### RECORDS FOR THIS EXERCISE:

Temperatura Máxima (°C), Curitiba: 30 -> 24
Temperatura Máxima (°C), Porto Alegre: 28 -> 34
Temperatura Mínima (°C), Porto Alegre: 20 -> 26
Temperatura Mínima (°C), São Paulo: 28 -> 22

---

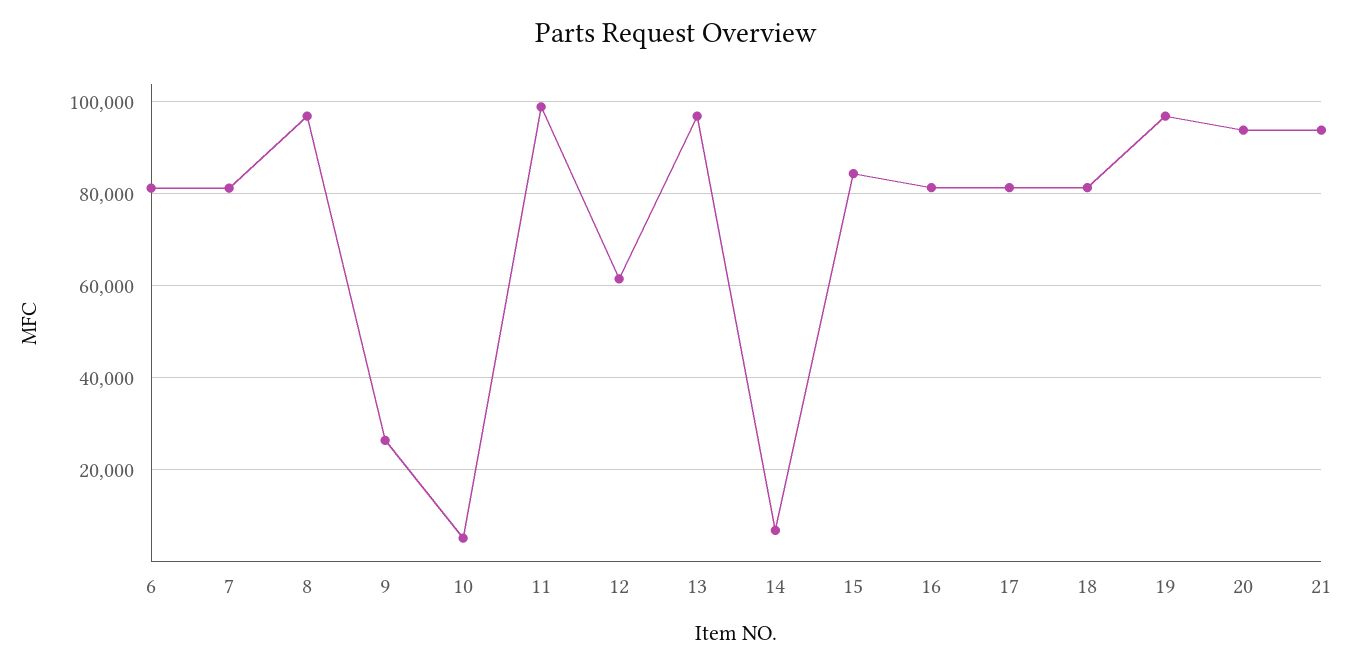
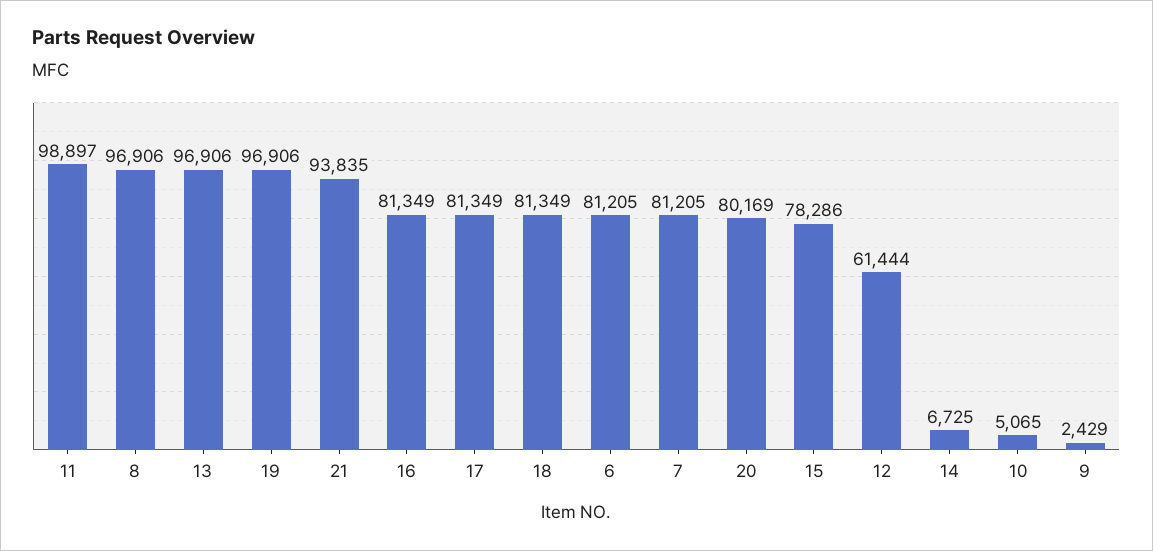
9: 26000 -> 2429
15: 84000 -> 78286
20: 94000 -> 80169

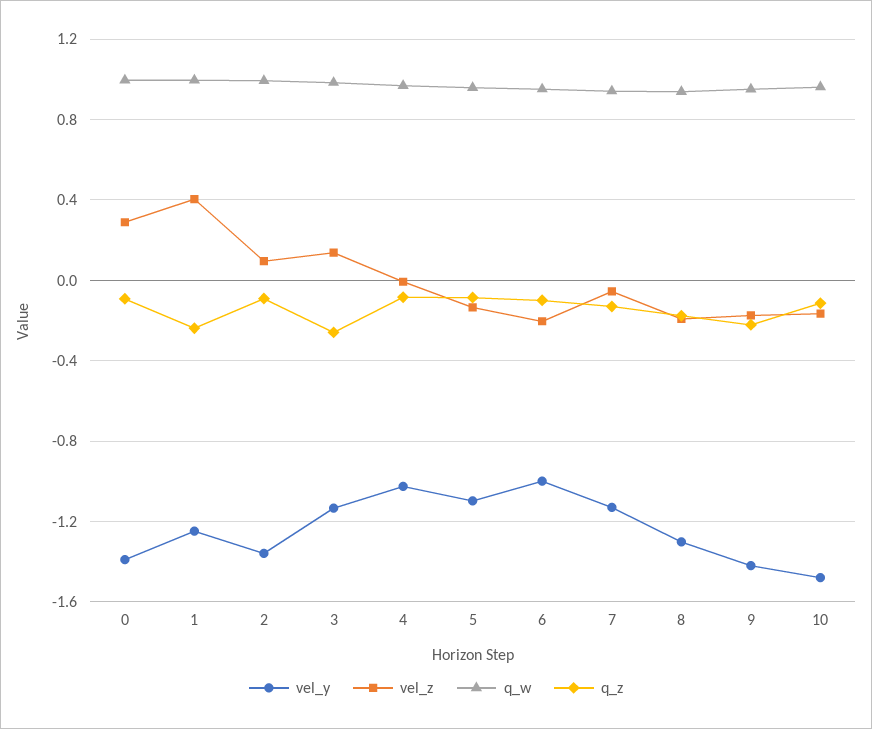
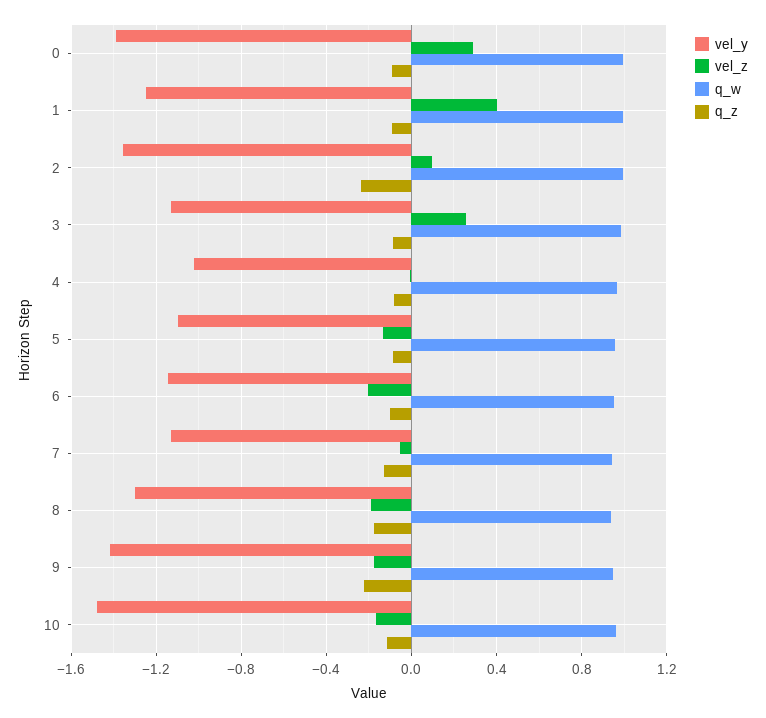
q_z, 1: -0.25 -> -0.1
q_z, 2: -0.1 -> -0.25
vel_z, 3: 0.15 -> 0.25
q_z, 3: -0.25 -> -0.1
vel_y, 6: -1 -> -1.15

### WHAT TO WORK ON:
Your answer must consist of every line in the listing that contains "Porto".

### SOLVED EXERCISE:
Temperatura Máxima (°C), Porto Alegre: 28 -> 34
Temperatura Mínima (°C), Porto Alegre: 20 -> 26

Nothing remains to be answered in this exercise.